Agreeing with the judge, attorney Robert Ramcharran, who represents a tribunal that has been set up to consider whether Duncan should have been removed from the post, said he believed that there was value to be garnered from ventilating the legal issues in the case, which can contribute to the development of local jurisprudence. He said that all the pleadings in the case have been submitted and since the legal issues to be determined are serious, the matter should be heard, and a ruling made.

The judge noted that going forward, the court would be inclined to examine and make a determination not on the factual issues in the case, should Duncan decide to abort his challenge, but the legal ones, since it may be of academic and jurisprudential value.

Kyte-John noted that at the last hearing of the case, when it was still before Justice Franklyn Holder, testimonies on the factual issue of whether Duncan had been given “notice” of the tribunal were being heard by the court. She contended that the legal issues in the case cannot be dealt with in isolation from the factual ones, because of how interrelated they would be, and explained that the latter touches and concerns the former.

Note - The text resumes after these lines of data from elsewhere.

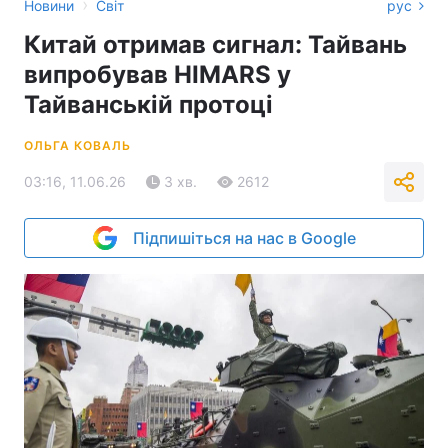
›
Новини
Світ
рус
Китай отримав сигнал: Тайвань
випробував HIMARS у
Тайванській протоці
ОЛЬГА КОВАЛЬ
03:16, 11.06.26
3 хв.
2612
Підпишіться на нас в Google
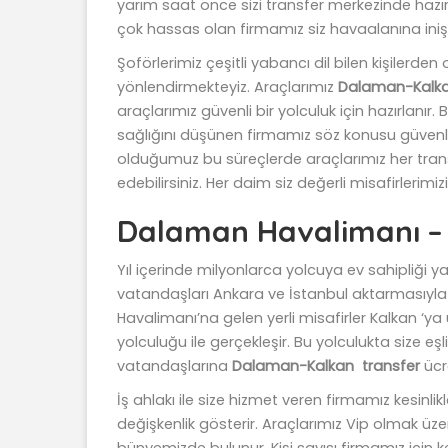
yarım saat önce sizi transfer merkezinde hazır
çok hassas olan firmamız siz havaalanına iniş
Şoförlerimiz çeşitli yabancı dil bilen kişilerde
yönlendirmekteyiz. Araçlarımız
Dalaman-Kalka
araçlarımız güvenli bir yolculuk için hazırlanır
sağlığını düşünen firmamız söz konusu güven
olduğumuz bu süreçlerde araçlarımız her tran
edebilirsiniz. Her daim siz değerli misafirlerimi
Dalaman Havalimanı –
Yıl içerinde milyonlarca yolcuya ev sahipliği
vatandaşları Ankara ve İstanbul aktarmasıyla 
Havalimanı’na gelen yerli misafirler Kalkan ‘y
yolculuğu ile gerçekleşir. Bu yolculukta size eş
vatandaşlarına
Dalaman-Kalkan transfer
ücr
İş ahlakı ile size hizmet veren firmamız kesinl
değişkenlik gösterir. Araçlarımız Vip olmak üzere
bünyemizde bulunur. Kişi sayısı firmamız için ke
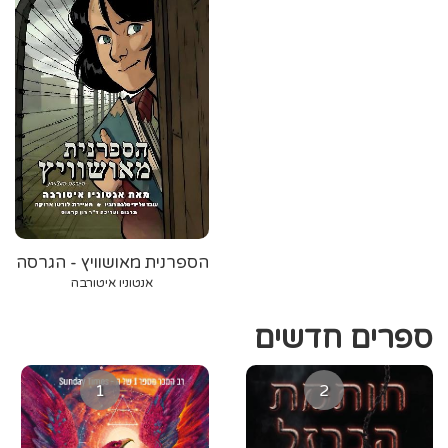
הספרנית מאושוויץ - הגרסה
המצוירת
אנטוניו איטורבה
ספרים חדשים
1
2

According to her, the legal issues to be determined will have direct bearing on what law is to be applied to the specific facts of the case.

The judge noted that while the court is inclined to make determinations on legal issues and is not minded to rehash the entire case if it doesn’t have to, the course the applicant wishes to take will determine the way forward.

In the circumstances, Justice Reynolds adjourned the matter to October 23, when it is expected that Duncan would be present to say what he wishes to do.